Intrinsic bi-directional dynamic nuclear polarization by optically pumped trions in quantum dots

We develop a microscopic theory for dynamic nuclear polarization (DNP) in a quantum dot through dipolar interaction between the nuclear spins and the hole spin in the optically generated trion in the Faraday configuration. In sharp contrast to other uni-directional DNP mechanisms where the resulting nuclear field always increases or decreases the electronic excitation energy, our theory shows that the DNP induced by the trion is bi-directional: for the laser frequency on the blue (red) side of the trion excitation, the nuclear field tends to increase (decrease) the trion excitation energy into resonance with the laser frequency.[1] As a result, the sharp Lorentzian trion absorption line is broadened nearly symmetrically into a round top with abrupt edges, where bistable states of the nuclear polarization manifest as hysteretic loops.
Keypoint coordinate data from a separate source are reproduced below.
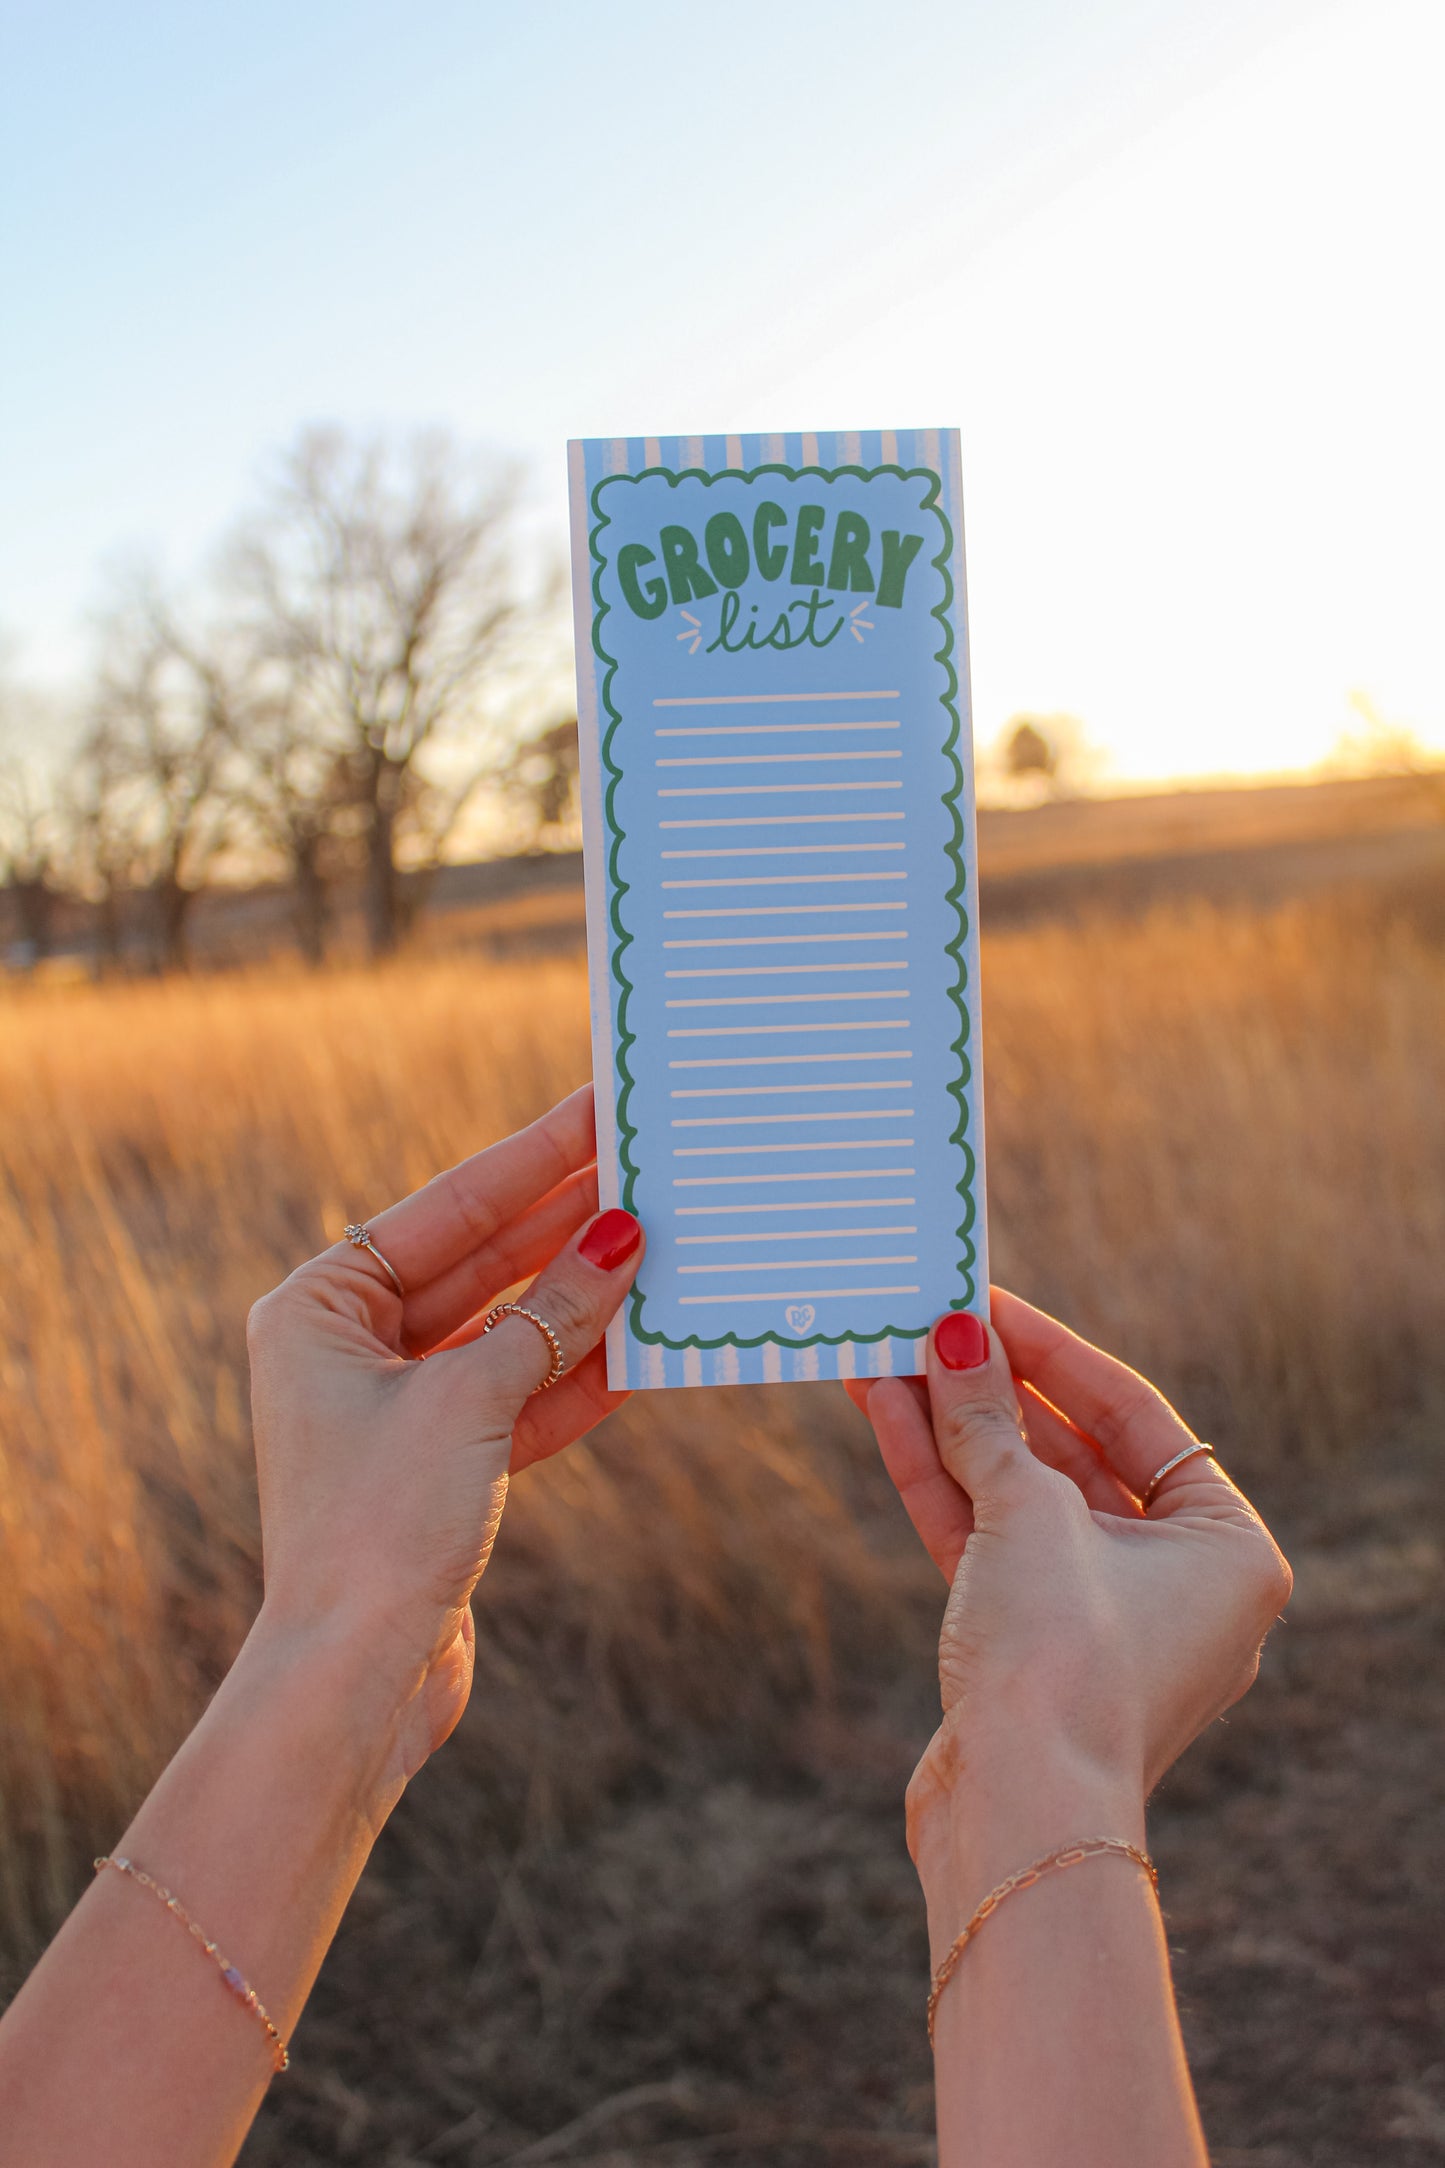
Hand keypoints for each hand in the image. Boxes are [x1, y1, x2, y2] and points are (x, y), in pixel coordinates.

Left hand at [245, 1086, 643, 1799]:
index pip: (446, 1209)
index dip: (529, 1159)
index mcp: (318, 1308)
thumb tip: (620, 1237)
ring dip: (582, 1300)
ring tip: (662, 1244)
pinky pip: (519, 1397)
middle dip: (564, 1225)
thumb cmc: (380, 1526)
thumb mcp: (471, 1400)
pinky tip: (643, 1340)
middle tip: (644, 1168)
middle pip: (480, 1263)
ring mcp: (396, 1409)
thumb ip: (549, 1316)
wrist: (355, 1683)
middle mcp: (349, 1349)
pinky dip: (577, 1375)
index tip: (592, 1109)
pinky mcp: (439, 1467)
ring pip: (508, 1332)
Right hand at [845, 1288, 1291, 1870]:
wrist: (1018, 1818)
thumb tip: (956, 1336)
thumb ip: (987, 1419)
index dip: (1052, 1351)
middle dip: (990, 1391)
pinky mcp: (1030, 1653)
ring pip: (1016, 1500)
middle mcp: (1174, 1583)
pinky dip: (940, 1487)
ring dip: (950, 1431)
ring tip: (884, 1360)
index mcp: (1227, 1548)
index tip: (986, 1301)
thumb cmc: (1063, 1658)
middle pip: (1070, 1454)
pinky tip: (885, 1418)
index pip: (1133, 1416)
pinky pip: (987, 1546)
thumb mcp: (1028, 1513)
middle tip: (929, 1327)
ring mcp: (1098, 1622)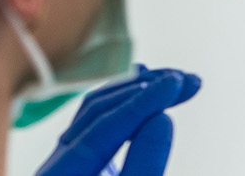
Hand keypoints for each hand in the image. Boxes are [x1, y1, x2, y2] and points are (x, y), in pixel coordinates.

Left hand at [38, 66, 201, 175]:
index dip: (142, 102)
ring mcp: (66, 164)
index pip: (102, 127)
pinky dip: (129, 105)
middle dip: (146, 91)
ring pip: (99, 114)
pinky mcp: (82, 165)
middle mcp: (56, 166)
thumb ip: (144, 163)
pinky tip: (147, 84)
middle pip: (98, 112)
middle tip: (188, 79)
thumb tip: (161, 117)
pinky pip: (101, 126)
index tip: (177, 82)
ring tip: (180, 82)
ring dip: (141, 94)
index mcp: (60, 175)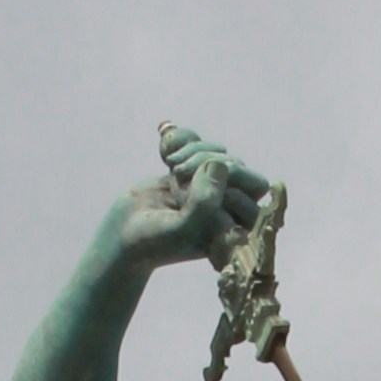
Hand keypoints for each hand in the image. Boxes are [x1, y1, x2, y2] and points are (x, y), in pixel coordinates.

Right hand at [119, 127, 274, 273]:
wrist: (124, 235)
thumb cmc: (154, 240)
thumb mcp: (181, 229)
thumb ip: (204, 204)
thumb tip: (220, 165)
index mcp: (238, 225)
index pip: (257, 186)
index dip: (227, 182)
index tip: (193, 196)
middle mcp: (229, 207)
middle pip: (239, 165)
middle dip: (207, 161)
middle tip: (178, 174)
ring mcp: (211, 188)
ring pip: (219, 152)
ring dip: (193, 153)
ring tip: (171, 168)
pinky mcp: (192, 172)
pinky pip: (198, 143)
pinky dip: (182, 140)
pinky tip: (165, 153)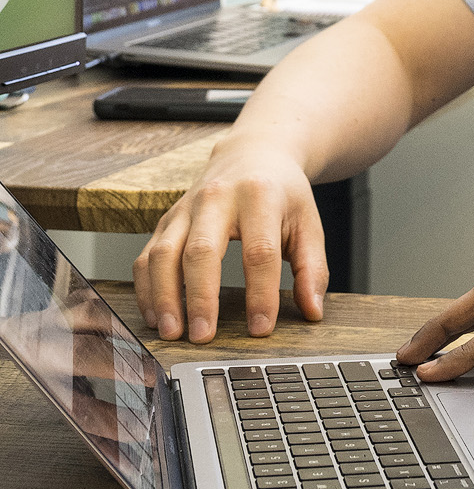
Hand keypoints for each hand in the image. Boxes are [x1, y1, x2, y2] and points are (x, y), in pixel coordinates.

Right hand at [132, 136, 328, 343]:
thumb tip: (313, 312)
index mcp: (260, 196)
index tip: (260, 328)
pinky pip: (145, 256)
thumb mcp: (307, 223)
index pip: (260, 252)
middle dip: (201, 297)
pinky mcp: (165, 219)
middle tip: (203, 337)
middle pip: (202, 251)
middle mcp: (217, 198)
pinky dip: (146, 289)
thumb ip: (312, 269)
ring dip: (164, 297)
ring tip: (173, 332)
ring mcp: (185, 208)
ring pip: (164, 254)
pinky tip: (156, 315)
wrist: (254, 152)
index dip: (261, 293)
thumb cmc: (282, 192)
This intrinsic bi-directional DNP mechanism serves as an alternative explanation to the recently observed bi-directional hysteretic enhancement of trion absorption in single InGaAs quantum dot [C. Latta et al., Nature Phys. 5, 758 (2009)], attributed to competition between two uni-directional DNP mechanisms. Our work is supported by NSF-PIF and ARO/IARPA. [1] Bi-directional DNP by the trion was first discovered and explained in a recent work in the Voigt configuration [X. D. Xu et al., Nature 459, 1105 (2009)].